My brain's on fire.
It's the Monday after the madness of something like 1,100 bands playing 2,200 shows in four days. That why I was in Austin, Texas, last week, which is where they hold the yearly South By Southwest music conference/showcase/blowout/extravaganza. The thing just keeps growing, which means that if you hope to take in a good bit of it, as I did, you need a steely will and the stamina of a chimp on Ritalin, not to mention a willingness to end up with a blistered cerebellum.
South by Southwest (SXSW) is one of the biggest music festivals in the world. It's a place where "break out" bands can really take off on an international level and upstart acts can get noticed — not just by the old guard of big label executives but by the bloggers, writers, promoters, and indie labels who are dragging the music industry into the modern era
Some of this comes with a price, as when bands from England or Japan or New York hit the fest hard and play three shows in a day or six or seven gigs in the time they're in town. Doing all of this outdoors in the Texas heat is not easy. A few artists passed out this year and some needed I.V.s, but it would hardly be four-to-the-floor hardcore without some proud injuries.
And then there's the real lure for some: all the industry swag that the bad old capitalists know buys friends, even if they're just corruptible critics. And there's all the day parties, which are free because they're all hoping to lure bloggers. And there's the internationalist flair of the thing, with seemingly every country, no matter how obscure, represented with its own showcase performers, plus lots of free booze. This is where the steely will comes in: It takes self-restraint in the face of a cornucopia of alcohol gratis when it's all too easy to end up passed out before the sun sets.
But the real reason I was in Texas for four days last week is because it's one of the few places where someone like me could end up, say, standing next to a band from Soweto, which is standing next to a program director from the BBC, who's standing next to a major label exec, and they're all naturally talking shop. Opportunities were thick on the ground in the capital of the Lone Star state last week.
And what did we learn?
Contrary to what Spin would have you believe, Vampire Weekend is not the best new band in the country. They weren't even the best band staying at their hotel. What's glaringly obvious when you're thrown against 1,100 other artists boxed into a 20-block radius is that the hungriest bands can steal the slickest band's thunder in 30 minutes flat. Tons of writers went to Austin talking about British singer Duffy and Vampire Weekend and — well, neither of those acts deserve a whole lot of ink afterward.
Who people really need to start checking for in 2008 is Rootz Underground, a serious reggae band out of Kingston, Jamaica with as much soul power as Bob Marley and the Wailers had in the early '70s. Their set on Saturday night at Flamingo Cantina was electrifying. They'll be here in Miami April 26 for the TransAtlantic Festival.
Game Rebellion from Brooklyn set up a shop at one of the few hip-hop day parties at SXSW and stole the show from the Cool Kids and a bunch of other big-name rap acts on the bill. Game Rebellion is actually a black punk band that sounds like Bad Brains meets Oxbow with traces of Jay-Z and Tupac.

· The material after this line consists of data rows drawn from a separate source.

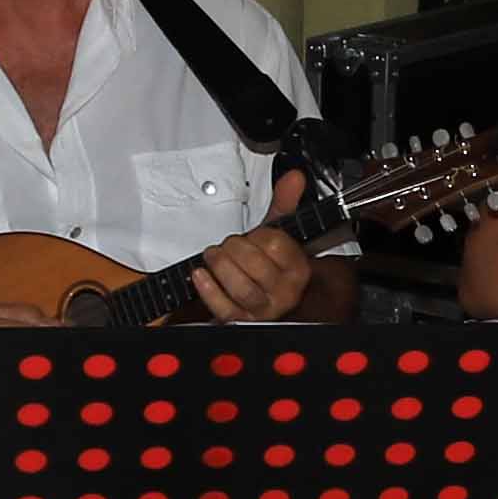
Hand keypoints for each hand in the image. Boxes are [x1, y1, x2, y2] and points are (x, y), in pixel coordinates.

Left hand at [185, 177, 319, 320]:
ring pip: (242, 290)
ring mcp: (263, 310)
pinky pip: (225, 309)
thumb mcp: (277, 233)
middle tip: (226, 244)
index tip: (252, 235)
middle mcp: (285, 292)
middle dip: (234, 249)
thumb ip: (284, 203)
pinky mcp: (241, 322)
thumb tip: (294, 176)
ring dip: (221, 267)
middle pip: (257, 267)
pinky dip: (208, 290)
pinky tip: (200, 275)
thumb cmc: (269, 264)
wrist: (269, 298)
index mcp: (298, 268)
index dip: (258, 235)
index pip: (277, 245)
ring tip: (212, 256)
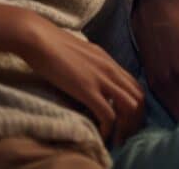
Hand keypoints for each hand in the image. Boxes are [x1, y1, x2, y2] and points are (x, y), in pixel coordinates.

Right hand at [17, 15, 145, 144]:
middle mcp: (111, 70)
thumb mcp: (82, 53)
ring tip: (116, 139)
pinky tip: (101, 135)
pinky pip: (108, 114)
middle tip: (125, 135)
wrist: (39, 38)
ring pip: (130, 107)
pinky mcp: (87, 89)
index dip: (137, 107)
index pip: (136, 86)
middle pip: (139, 98)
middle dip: (136, 121)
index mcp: (109, 62)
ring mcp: (101, 79)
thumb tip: (90, 78)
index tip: (128, 122)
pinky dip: (108, 129)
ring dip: (126, 127)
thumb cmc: (52, 45)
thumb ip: (91, 65)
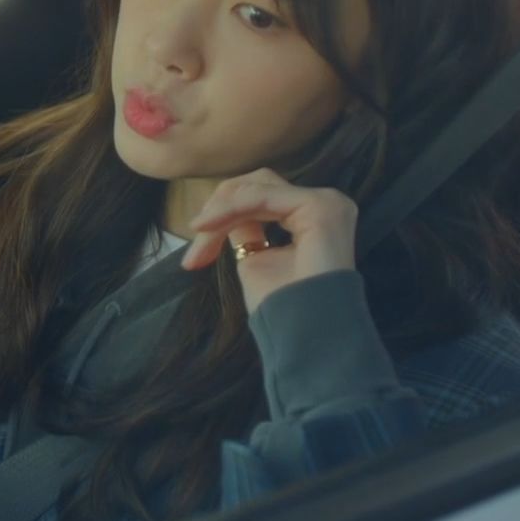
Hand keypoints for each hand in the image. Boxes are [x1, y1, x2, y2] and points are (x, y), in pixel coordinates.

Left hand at [179, 168, 358, 315]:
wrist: (307, 334)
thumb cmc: (283, 306)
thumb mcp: (256, 258)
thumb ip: (246, 228)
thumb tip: (222, 210)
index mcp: (311, 215)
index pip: (259, 198)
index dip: (221, 216)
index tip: (194, 256)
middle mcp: (324, 203)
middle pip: (256, 186)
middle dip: (218, 209)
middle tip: (195, 241)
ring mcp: (325, 202)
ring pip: (254, 189)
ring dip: (219, 212)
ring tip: (199, 238)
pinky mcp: (318, 206)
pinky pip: (260, 196)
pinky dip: (229, 208)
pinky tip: (206, 226)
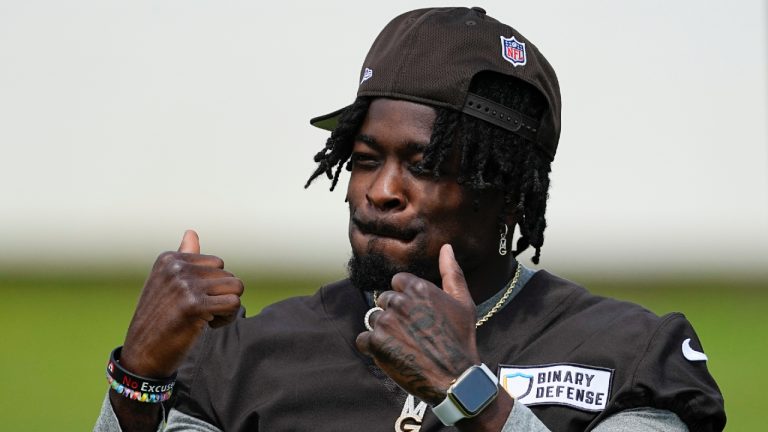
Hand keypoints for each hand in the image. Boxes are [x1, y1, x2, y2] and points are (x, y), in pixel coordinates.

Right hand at [119, 230, 243, 377]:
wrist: (142, 354)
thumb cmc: (159, 319)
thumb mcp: (166, 283)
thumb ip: (183, 257)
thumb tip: (192, 232)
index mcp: (169, 258)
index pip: (217, 264)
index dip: (212, 286)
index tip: (192, 300)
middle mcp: (176, 267)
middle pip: (228, 275)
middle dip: (221, 296)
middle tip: (199, 313)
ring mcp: (184, 285)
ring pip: (235, 288)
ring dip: (226, 308)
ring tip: (204, 318)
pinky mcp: (194, 305)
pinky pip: (233, 304)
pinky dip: (226, 319)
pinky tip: (207, 326)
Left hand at [355, 244, 479, 403]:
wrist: (455, 378)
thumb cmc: (461, 339)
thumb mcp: (463, 302)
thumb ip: (451, 272)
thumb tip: (446, 247)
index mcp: (418, 287)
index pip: (397, 282)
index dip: (407, 298)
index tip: (418, 315)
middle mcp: (399, 301)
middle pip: (385, 301)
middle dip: (395, 315)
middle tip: (413, 333)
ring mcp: (385, 322)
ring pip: (373, 319)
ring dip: (383, 332)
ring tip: (404, 346)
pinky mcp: (375, 343)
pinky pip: (363, 339)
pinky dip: (373, 348)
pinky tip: (392, 355)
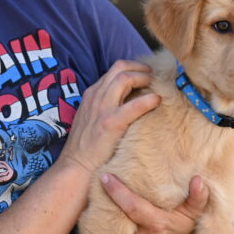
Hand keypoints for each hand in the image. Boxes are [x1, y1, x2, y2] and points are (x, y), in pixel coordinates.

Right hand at [60, 60, 158, 174]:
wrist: (77, 165)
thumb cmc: (88, 145)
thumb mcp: (92, 116)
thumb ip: (106, 104)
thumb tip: (129, 98)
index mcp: (92, 93)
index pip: (114, 69)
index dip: (133, 68)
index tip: (146, 74)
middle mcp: (96, 96)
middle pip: (120, 67)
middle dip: (140, 68)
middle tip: (153, 76)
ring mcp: (102, 108)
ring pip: (125, 78)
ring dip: (144, 78)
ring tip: (156, 86)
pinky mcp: (111, 123)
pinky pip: (134, 105)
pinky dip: (149, 100)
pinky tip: (157, 101)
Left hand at [100, 174, 209, 233]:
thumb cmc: (190, 224)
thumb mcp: (196, 212)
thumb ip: (198, 197)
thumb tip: (198, 181)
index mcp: (157, 224)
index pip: (132, 206)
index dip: (117, 191)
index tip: (105, 177)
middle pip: (116, 216)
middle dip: (104, 199)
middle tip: (95, 178)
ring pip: (113, 226)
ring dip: (104, 210)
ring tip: (95, 190)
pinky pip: (114, 233)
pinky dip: (108, 220)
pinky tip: (103, 206)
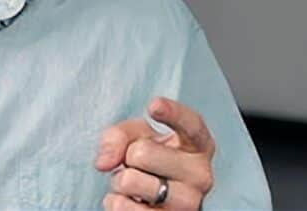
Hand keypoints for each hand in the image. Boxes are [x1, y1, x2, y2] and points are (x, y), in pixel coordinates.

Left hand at [95, 97, 215, 209]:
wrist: (156, 201)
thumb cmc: (150, 161)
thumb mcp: (136, 136)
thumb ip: (118, 136)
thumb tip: (104, 162)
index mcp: (199, 145)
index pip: (191, 125)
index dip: (172, 113)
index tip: (153, 105)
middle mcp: (201, 175)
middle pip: (142, 153)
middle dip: (128, 157)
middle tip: (138, 165)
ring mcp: (189, 203)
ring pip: (130, 181)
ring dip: (120, 181)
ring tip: (135, 184)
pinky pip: (122, 208)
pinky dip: (115, 202)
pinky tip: (131, 201)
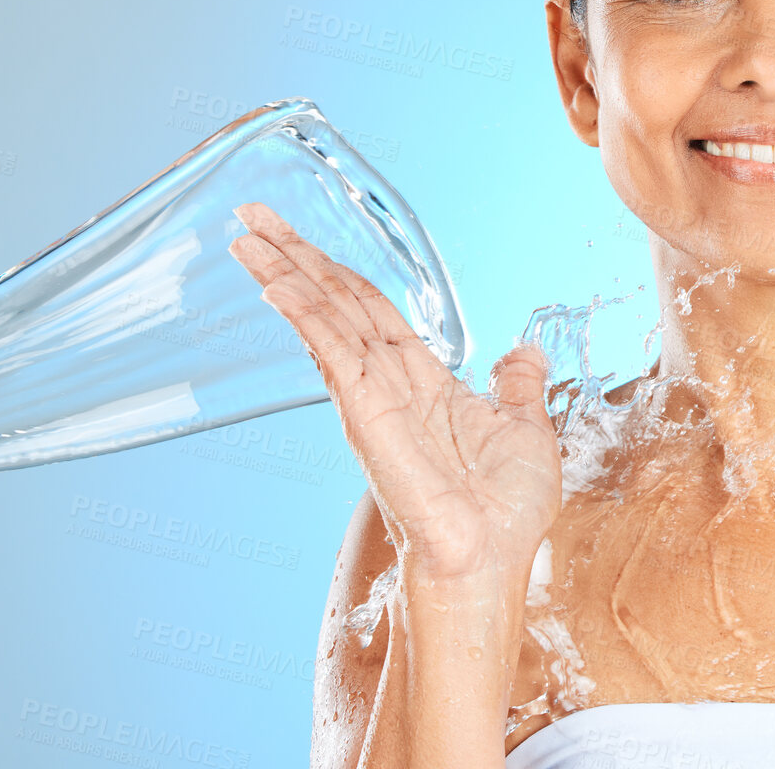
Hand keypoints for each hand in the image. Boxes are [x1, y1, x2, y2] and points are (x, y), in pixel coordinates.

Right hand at [226, 202, 560, 582]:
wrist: (491, 559)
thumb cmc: (506, 513)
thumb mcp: (526, 431)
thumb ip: (517, 388)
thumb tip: (524, 355)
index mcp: (421, 382)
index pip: (369, 311)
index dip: (336, 271)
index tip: (298, 238)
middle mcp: (387, 384)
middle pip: (334, 302)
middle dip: (294, 256)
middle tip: (252, 215)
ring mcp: (371, 398)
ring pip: (325, 318)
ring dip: (287, 273)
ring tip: (248, 233)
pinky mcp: (367, 414)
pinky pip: (333, 353)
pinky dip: (308, 316)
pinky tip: (280, 285)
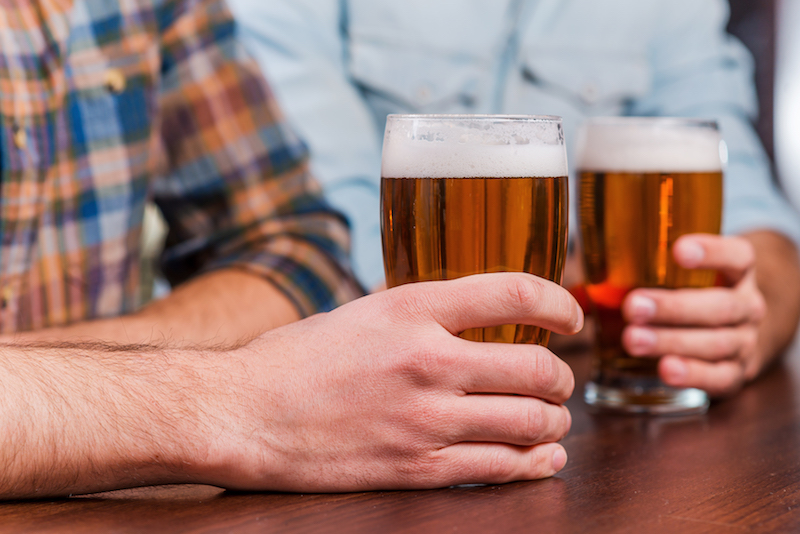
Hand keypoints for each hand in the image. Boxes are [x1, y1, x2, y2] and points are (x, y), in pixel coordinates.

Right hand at [199, 273, 583, 491]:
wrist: (243, 413)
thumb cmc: (295, 359)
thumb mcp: (362, 312)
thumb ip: (421, 314)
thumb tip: (472, 321)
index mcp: (411, 308)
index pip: (514, 293)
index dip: (558, 302)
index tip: (570, 316)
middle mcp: (427, 360)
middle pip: (535, 366)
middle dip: (560, 376)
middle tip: (559, 379)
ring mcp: (425, 419)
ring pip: (529, 421)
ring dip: (554, 421)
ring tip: (552, 419)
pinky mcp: (416, 467)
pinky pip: (500, 468)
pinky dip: (534, 463)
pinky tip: (543, 458)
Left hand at [621, 234, 766, 396]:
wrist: (733, 332)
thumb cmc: (688, 296)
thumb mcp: (672, 279)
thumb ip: (625, 280)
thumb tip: (565, 292)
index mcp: (735, 272)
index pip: (738, 256)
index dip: (712, 251)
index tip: (677, 250)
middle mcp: (746, 305)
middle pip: (719, 305)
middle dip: (673, 307)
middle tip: (632, 307)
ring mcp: (744, 342)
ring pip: (716, 342)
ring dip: (672, 341)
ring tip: (633, 340)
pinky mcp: (735, 375)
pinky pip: (719, 377)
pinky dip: (693, 374)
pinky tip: (666, 370)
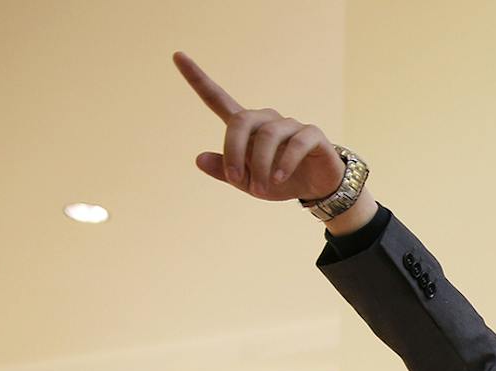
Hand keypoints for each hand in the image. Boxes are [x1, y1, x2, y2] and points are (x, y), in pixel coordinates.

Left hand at [175, 52, 345, 201]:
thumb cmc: (279, 181)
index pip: (217, 98)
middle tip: (236, 179)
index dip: (197, 78)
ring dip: (260, 165)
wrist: (318, 189)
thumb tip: (199, 158)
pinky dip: (284, 163)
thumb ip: (225, 171)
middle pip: (241, 120)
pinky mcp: (312, 134)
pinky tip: (278, 178)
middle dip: (234, 150)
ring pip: (267, 135)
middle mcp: (266, 120)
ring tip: (260, 188)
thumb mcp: (248, 182)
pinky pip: (295, 144)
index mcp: (246, 128)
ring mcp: (290, 125)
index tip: (177, 56)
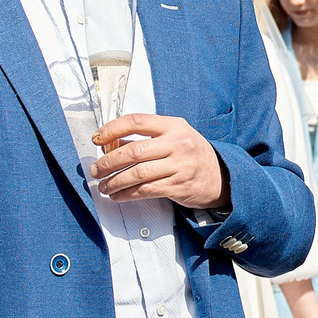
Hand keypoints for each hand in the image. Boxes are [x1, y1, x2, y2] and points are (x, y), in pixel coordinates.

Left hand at [90, 114, 229, 209]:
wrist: (221, 177)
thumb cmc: (192, 154)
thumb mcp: (174, 137)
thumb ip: (145, 139)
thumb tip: (110, 145)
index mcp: (173, 126)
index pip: (136, 121)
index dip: (112, 129)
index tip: (97, 138)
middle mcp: (177, 143)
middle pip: (134, 151)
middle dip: (108, 162)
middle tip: (96, 169)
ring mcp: (180, 165)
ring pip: (137, 173)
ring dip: (114, 182)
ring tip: (104, 186)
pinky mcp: (178, 186)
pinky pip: (146, 190)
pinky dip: (127, 194)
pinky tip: (118, 195)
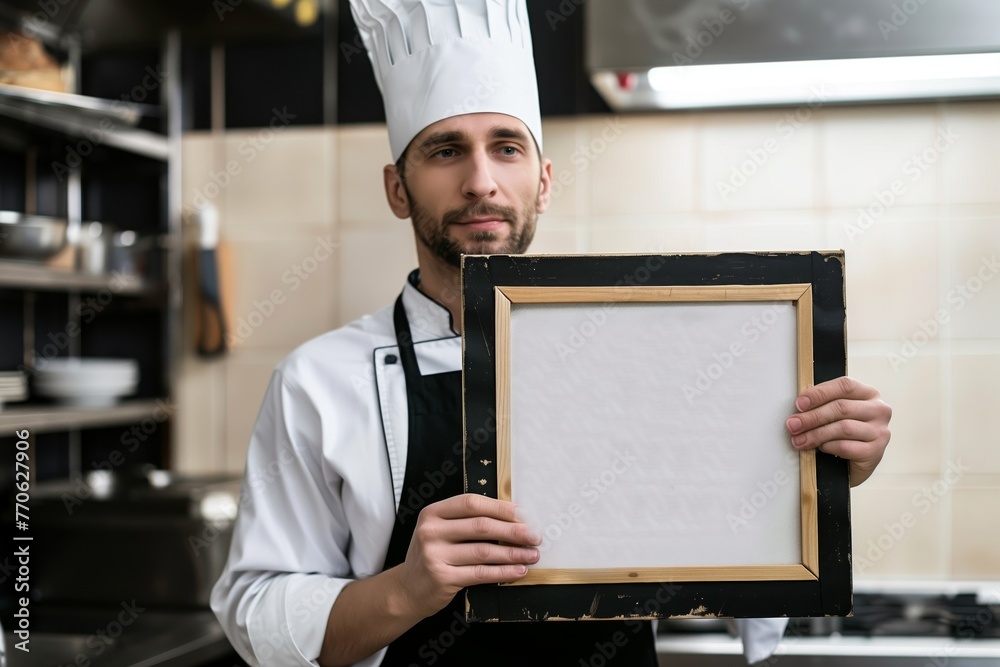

The best WTF? moments had to be Lou Reed playing a set with Moby. It was a good concept, not to mention a highly bloggable one, but what else was the point? At this stage in his life Reed is about as punk as a Mercedes Benz, and Moby? Come on.
Biggest surprise? That had to be the prowess that Pharell Williams and crew still have when they drop their pretentious hip-hop attitude and just rock out. The group is way better than the Neptunes' "Drop It Like It's Hot"/ "Hollerback Girl" stuff you hear on the radio. Don't miss 'em when they hit Miami May 6 with Kanye West at the American Airlines Arena. Expect them to outshine Kanye on his own bill.
Those were the highlights as far as I can recall, but there was really just too much to remember in Austin last week, including tons of great artists who may surface in our music pages in the coming year as they make their way to Florida. So much yet could spring from what just happened in 96 hours in Texas that it boggles the brain — sets it on fire, I say; and I'm not sure I even want it doused.